The good news is that it can become smarter. Start by looking at the Fed’s regional map, which immediately illustrates a problem. Created in 1913, it looks like something the 19th-century US explorers Lewis and Clark scratched out on buckskin beside a campfire and a pot of beans. To keep tabs on a country as big as the United States, the Fed has a mere 12 districts, with two full regional Fed banks located in Missouri.
Southern California alone is a global gateway, an entertainment capital, a biotech engine, and a housing-inflation laboratory, where a starter home requires a nonstarter income. But it is just one small part of the San Francisco Fed president’s portfolio, which also includes tech unicorns in Silicon Valley, Alaskan fisheries, and the Pacific island of Guam. Despite this, the head of the San Francisco Fed does not have a greater say than her counterpart in Richmond, Virginia, a powerhouse in oysters and small-batch beers, and gets a vote on the policy-setting Federal Open Market Committee only in alternate years.
The Eastern configuration, for its part, reads like a century-old map printed by the defunct Pennsylvania Railroad: Boston, New York, Philadelphia, Washington, and Richmond.

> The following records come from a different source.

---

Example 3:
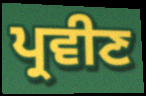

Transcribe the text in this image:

ਪ੍ਰਵੀਣ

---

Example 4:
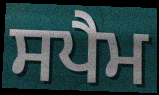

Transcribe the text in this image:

ਸਪੈਮ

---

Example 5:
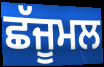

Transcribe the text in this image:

ਛੱਜੂਮਲ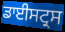
ਡਾਈਸਟ੍ਰਸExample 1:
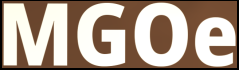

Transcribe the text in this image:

MGOe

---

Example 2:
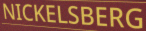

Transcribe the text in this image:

NICKELSBERG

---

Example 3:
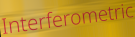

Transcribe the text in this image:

Interferometric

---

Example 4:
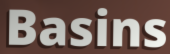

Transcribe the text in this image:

Basins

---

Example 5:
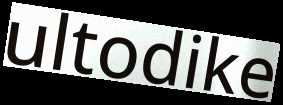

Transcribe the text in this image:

ultodike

To fight inflation effectively, Congress should redraw the map. But that solves only half of the Fed’s geography problem. Central bankers must also focus their attention more closely on Washington and the government programs that pump fuel into the economy or choke it. In the early 2000s, Congress and government-sponsored agencies like Fannie Mae and Freddie Mac triggered a real-estate explosion with their reckless drive to push up home-ownership rates. By 2006, nearly one in four new mortgages was subprime (loans with higher interest rates offered to people with risky credit histories). The Fed sat by and watched.
Like the Fed chairs before him, Warsh will spend plenty of time in the congressional hot seat. But why not flip the script so that central bankers periodically interrogate congressional leaders and White House officials about the fiscal and regulatory kindling they gleefully heap on the flames? Monetary policy is not a fire extinguisher for blazes that politicians stoke—and someone should say that under oath.

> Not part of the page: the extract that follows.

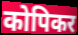
कोपिकर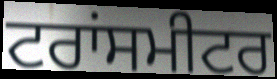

Lastly, the Fed needs sharper tools. I have been carefully monitoring monetary policy ever since I corresponded with Milton Friedman as a graduate student. But Friedman left the stage before AI, stablecoins, and Taylor Swift launched a concert tour that would earn more than the GDP of dozens of countries. Many of the Fed’s favorite gauges—like bank balances and unemployment claims—are lagging indicators that no longer tell the whole story. Look at how quickly remote work rewired commercial real estate and migration patterns.

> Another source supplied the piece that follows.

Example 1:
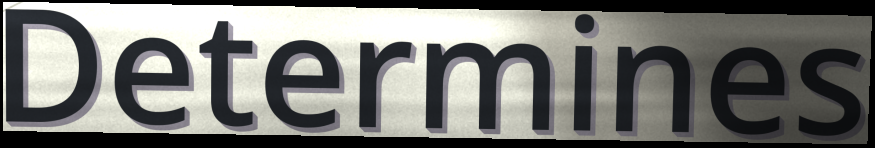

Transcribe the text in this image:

Determines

The gig economy is a powerful supply-side shock that puts idle resources into play. An empty bedroom becomes an Airbnb, a car parked in a garage is reborn as an Uber, and a retired nurse steps out to give Botox injections. Such an economy runs on companies like Stripe, PayPal, and Shopify, which offer forward-looking clues to the Fed.
Warsh inherits a Fed with an almost-renovated headquarters, reams of real-time data, and a rather embarrassing track record. The good news: institutions, like pilots, can get smarter. But there is no time for delay. Warsh should push Congress to modernize the map, sharpen the Fed’s tools, and remind politicians that monetary policy is not a fire extinguisher to battle their arson. If he pulls it off, Joe Sixpack might be able to afford that sixth can again—and perhaps a down payment on a house.
Todd G. Buchholz, a former White House director of economic policy under President George H.W. Bush and managing director of the Tiger hedge fund, is the author of New Ideas from Dead Economists (Plume, 2021), The Price of Prosperity (Harper, 2016), and co-author of the musical Glory Ride.